# TASK
Word for word, repeat the lines of the records from the one containing "output [3:0] nextPattern" through the last line, both included.

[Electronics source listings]

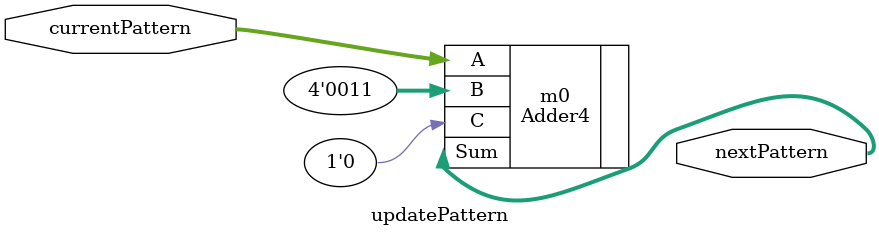
<source format=v>
`timescale 1ns / 1ps
module updatePattern(
	input [3:0] currentPattern,
	output [3:0] nextPattern
    );
	 
	  Adder4 m0(.A(currentPattern), .B(4'b0011), .C(1'b0), .Sum(nextPattern));

endmodule

</source>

# RESULT FOR THIS TASK
	output [3:0] nextPattern
    );
	 
	  Adder4 m0(.A(currentPattern), .B(4'b0011), .C(1'b0), .Sum(nextPattern));

endmodule

</source>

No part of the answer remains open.